The next morning, I was allowed to go home. This was very strange. Leaving the ward, I remember being scared for my baby to breathe outside. It sounds crazy but the uncertainty was immense. My husband and three daughters were in the car and my sister had come to watch over the car whilst my husband came to the ward to get us. You see, lockdown meant that the kids couldn’t stay at home as we couldn’t have a babysitter in the house, and my sister couldn’t even open the car door. My sister wasn’t able to touch or see Ava, or hug any of us. This was very surreal. The prospect of none of my family meeting her broke my heart. I was scared Ava would be strange around people as she could only see people virtually, but she is the opposite now - she loves smiling and meeting people.
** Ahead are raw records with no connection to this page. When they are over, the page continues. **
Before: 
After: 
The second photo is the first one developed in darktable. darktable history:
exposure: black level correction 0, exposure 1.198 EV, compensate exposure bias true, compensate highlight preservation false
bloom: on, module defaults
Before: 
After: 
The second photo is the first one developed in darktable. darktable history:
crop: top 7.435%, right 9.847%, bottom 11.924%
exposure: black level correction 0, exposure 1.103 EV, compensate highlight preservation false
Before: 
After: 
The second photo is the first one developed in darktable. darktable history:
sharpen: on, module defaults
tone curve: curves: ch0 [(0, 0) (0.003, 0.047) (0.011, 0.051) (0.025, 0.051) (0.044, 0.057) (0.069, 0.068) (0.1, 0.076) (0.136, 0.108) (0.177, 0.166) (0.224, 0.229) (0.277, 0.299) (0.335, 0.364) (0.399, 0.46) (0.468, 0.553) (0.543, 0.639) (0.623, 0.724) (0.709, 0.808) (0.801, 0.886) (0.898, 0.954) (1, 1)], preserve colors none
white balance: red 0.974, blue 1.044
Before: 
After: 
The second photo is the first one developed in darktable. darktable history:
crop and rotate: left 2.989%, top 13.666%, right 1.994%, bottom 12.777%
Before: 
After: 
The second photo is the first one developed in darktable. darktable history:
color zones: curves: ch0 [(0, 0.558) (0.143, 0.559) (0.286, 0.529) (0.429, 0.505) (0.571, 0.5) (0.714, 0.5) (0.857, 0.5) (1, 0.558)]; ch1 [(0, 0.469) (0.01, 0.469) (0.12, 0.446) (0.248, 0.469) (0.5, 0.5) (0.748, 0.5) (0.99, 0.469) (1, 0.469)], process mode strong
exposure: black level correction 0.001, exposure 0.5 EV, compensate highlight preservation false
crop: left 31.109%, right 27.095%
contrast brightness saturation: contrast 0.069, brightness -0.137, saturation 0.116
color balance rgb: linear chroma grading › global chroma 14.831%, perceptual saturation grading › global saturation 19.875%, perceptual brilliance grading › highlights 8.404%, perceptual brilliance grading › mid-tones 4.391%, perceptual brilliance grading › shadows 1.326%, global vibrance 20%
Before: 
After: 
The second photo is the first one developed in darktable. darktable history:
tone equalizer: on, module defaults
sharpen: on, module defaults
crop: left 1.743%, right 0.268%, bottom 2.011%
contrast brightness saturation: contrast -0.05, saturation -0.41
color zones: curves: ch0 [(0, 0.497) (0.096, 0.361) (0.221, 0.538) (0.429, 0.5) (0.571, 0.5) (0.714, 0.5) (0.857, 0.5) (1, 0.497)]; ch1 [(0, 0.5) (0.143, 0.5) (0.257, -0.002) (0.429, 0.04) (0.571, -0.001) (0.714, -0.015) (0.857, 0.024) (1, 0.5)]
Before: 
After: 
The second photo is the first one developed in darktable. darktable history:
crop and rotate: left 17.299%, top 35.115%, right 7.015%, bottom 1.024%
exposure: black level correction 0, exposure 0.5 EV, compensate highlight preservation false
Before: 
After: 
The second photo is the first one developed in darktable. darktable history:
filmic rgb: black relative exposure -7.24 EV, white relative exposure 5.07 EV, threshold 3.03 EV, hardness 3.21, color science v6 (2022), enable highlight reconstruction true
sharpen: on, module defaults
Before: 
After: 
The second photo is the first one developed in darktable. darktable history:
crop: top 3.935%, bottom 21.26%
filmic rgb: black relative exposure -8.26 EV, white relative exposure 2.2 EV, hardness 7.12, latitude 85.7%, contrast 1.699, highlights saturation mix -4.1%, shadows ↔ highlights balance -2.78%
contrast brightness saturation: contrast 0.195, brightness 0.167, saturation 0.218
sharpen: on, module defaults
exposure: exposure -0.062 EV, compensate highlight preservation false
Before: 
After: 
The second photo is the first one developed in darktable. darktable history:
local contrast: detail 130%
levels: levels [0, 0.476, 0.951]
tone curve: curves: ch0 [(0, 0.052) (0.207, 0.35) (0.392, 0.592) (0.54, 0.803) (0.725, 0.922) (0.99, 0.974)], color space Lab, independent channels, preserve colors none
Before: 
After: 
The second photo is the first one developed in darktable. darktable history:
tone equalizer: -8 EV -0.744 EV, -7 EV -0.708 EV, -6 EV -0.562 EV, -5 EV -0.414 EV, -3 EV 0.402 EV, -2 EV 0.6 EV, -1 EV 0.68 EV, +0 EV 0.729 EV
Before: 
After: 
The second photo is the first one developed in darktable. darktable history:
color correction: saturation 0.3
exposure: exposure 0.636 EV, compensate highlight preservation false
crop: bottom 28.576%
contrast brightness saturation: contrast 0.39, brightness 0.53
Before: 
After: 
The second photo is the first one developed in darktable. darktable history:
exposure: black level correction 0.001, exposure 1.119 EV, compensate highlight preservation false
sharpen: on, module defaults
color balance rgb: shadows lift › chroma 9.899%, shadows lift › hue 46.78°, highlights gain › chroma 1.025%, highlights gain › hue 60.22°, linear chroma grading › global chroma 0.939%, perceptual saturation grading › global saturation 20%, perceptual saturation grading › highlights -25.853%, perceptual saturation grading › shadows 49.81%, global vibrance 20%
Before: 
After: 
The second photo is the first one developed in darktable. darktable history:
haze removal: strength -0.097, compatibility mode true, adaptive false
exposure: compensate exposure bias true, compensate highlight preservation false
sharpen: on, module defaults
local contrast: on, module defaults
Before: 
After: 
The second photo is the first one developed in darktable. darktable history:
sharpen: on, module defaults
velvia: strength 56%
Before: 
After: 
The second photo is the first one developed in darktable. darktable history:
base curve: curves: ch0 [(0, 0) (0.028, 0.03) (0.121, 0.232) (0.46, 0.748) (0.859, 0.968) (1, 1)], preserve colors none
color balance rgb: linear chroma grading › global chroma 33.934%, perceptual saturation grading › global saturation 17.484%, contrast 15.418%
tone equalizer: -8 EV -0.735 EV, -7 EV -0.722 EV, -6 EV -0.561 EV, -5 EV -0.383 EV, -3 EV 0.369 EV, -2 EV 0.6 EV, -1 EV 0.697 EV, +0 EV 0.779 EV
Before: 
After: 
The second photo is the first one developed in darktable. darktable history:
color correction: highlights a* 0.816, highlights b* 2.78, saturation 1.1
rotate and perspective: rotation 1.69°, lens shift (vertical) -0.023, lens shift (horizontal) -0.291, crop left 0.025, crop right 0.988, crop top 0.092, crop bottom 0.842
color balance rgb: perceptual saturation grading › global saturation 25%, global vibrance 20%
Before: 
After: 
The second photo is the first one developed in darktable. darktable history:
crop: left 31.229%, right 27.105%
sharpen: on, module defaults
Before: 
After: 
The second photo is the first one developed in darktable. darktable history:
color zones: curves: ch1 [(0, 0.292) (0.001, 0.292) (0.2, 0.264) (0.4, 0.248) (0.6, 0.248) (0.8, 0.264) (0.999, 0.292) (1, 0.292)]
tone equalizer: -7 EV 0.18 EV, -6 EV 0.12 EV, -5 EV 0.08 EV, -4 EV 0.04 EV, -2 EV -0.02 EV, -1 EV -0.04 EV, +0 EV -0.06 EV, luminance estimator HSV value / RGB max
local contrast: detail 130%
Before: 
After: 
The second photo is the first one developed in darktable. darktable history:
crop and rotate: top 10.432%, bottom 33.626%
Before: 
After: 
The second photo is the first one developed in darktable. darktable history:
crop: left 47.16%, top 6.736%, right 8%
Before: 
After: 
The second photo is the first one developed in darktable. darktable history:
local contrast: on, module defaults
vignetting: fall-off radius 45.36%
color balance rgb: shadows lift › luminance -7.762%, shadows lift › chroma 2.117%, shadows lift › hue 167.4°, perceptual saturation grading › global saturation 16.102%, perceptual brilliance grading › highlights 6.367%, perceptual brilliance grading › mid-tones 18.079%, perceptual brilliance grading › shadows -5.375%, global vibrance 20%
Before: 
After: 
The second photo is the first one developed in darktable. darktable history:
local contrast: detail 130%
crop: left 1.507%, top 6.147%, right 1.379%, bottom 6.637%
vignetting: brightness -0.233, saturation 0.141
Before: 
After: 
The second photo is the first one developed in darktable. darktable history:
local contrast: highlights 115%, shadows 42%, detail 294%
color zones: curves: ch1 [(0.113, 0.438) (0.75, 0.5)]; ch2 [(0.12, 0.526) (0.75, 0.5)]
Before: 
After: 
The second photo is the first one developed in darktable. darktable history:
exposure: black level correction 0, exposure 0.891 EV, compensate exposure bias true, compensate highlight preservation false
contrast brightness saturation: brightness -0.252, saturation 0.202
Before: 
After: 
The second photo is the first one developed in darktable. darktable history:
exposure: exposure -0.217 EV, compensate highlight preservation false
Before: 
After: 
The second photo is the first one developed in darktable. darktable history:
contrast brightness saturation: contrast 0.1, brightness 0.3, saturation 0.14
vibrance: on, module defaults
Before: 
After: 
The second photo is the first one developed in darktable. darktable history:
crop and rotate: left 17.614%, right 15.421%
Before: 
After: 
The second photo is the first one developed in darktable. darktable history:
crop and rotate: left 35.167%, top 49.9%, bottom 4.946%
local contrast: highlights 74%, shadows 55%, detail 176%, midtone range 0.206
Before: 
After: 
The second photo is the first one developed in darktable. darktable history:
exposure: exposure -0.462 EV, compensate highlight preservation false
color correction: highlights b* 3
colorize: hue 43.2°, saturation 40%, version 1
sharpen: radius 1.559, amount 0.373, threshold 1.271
Four months on, and although Ava has had all her immunisations, and her birth registered only two weeks ago, health wise I personally haven’t had a check up. My scar has never been checked and my low blood levels never chased up. With my older babies, we had a six-week check, but this time around there’s been nothing.

My lockdown experience has been an emotional rollercoaster and my daughter’s first few months on this world are already an epic story of how she got the country grounded on day one of her wee life!! 2020 might have been the year the world changed, but I can hand on heart say the world changed the day Ava Margaret Jane McGoran arrived.